Wednesday, December 30, 2009

Latest Updates

Casey had a really nice Christmas. We hope all of you did as well. She got lots of new toys, clothes and books. All of her favorite things.

Last week we had her ENT appointment. The appointment was way over due. I knew it was going to be rough. Casey was really upset that he had to clean her ears out. We will go back again in 2 months next time. Before we ended up in the hospital every 2 months was pretty good. The stuff was not super thick and he was able to get it out pretty quick and easily. Hopefully her next appointment will be an easy one.

Casey went back on Tuesday for another chest xray. I still have not heard from her pulmonologist. I really hope he calls soon to get his take on the image. We really want to be able to get her off BiPAP soon. Some nights are not bad, but some nights she really fights it.

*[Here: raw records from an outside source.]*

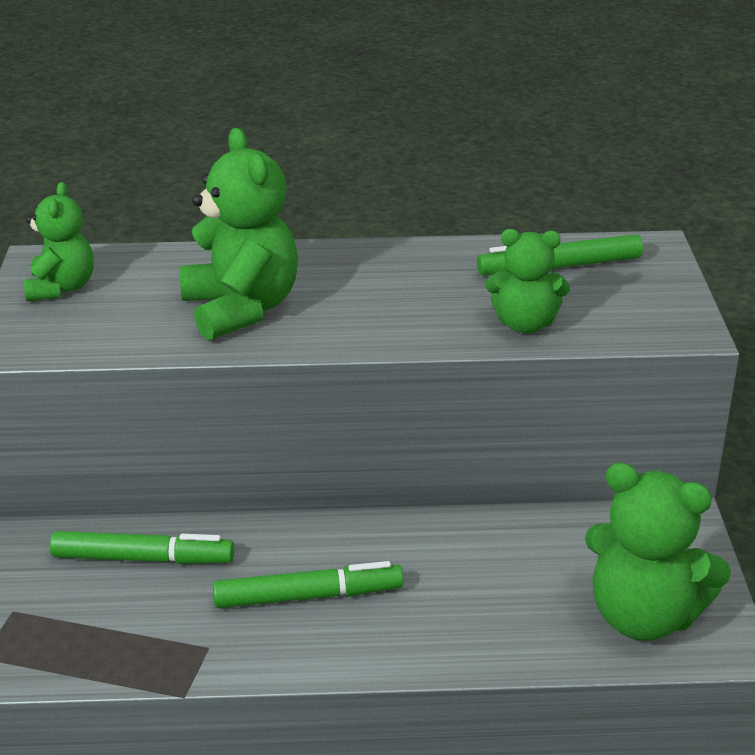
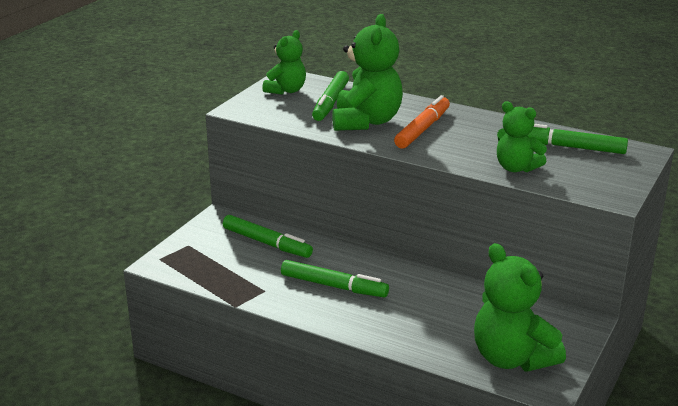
camera: 30 degrees right, 5 degrees down
(154, 290) = (331, 102): none -> green marker
(336, 297) = (422, 129): none -> orange marker

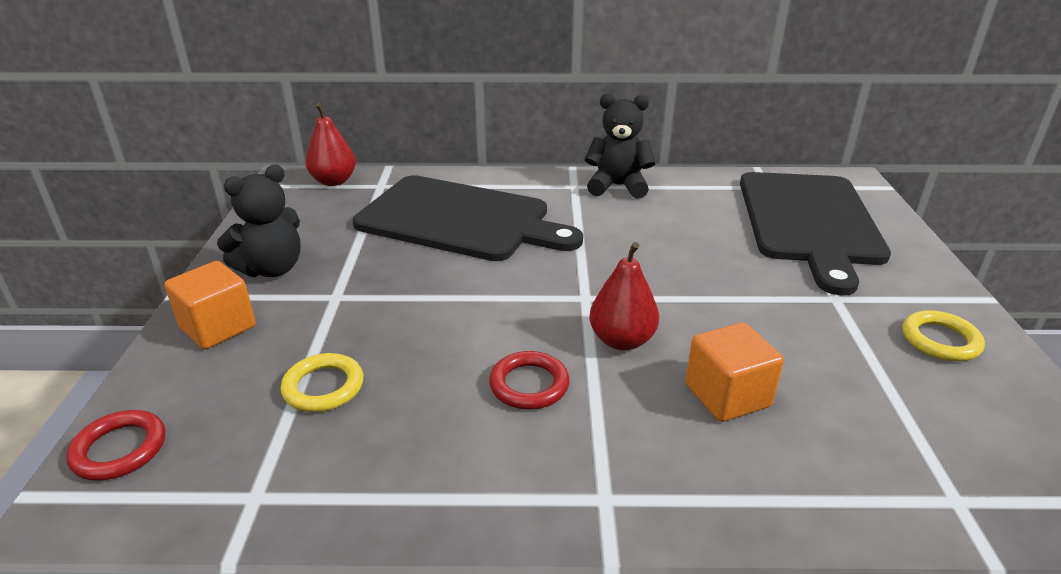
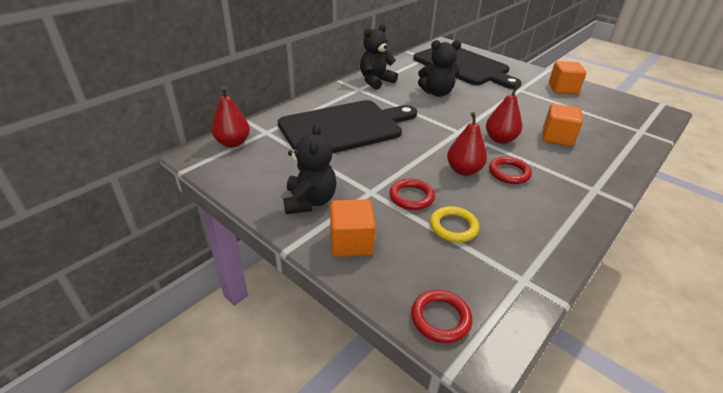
camera: 50 degrees left, 5 degrees up
(358, 328) = (411, 197): none -> red ring
(479, 342) = (463, 170): none -> red pear
(671, 237) = (437, 93): none -> black teddy bear
(940, 340) = (562, 89): yellow ring -> orange cube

Casey started her outpatient therapies back up at Dell this week too. She had OT on Tuesday. It went really well. She did a good job bending. We will start water therapy next week. She is going to be so excited to get back in the water. I am not looking forward to getting into a swim suit this close to the holidays. It makes her happy though so I will have to just get over it.

We have a new nurse coming in the morning. If she works out she will be picking up Mondays moving forward. She will also be available when Casey's other day nurse can not make it. I hope it goes well.

That's about it for now. We are looking forward to a nice quiet New Year's this year. We are also looking forward to a good 2010. We hope you all have a wonderful and safe time where ever and how ever you are ringing in the new year.

Monday, December 21, 2009

Update

A few things have happened since our last post. Casey had her follow-up chest xray last week. The doctor said it looks a little better, but still needs some work. For now he wants us to continue the course. We are doing lots of breathing treatments and she is still on BiPAP all night.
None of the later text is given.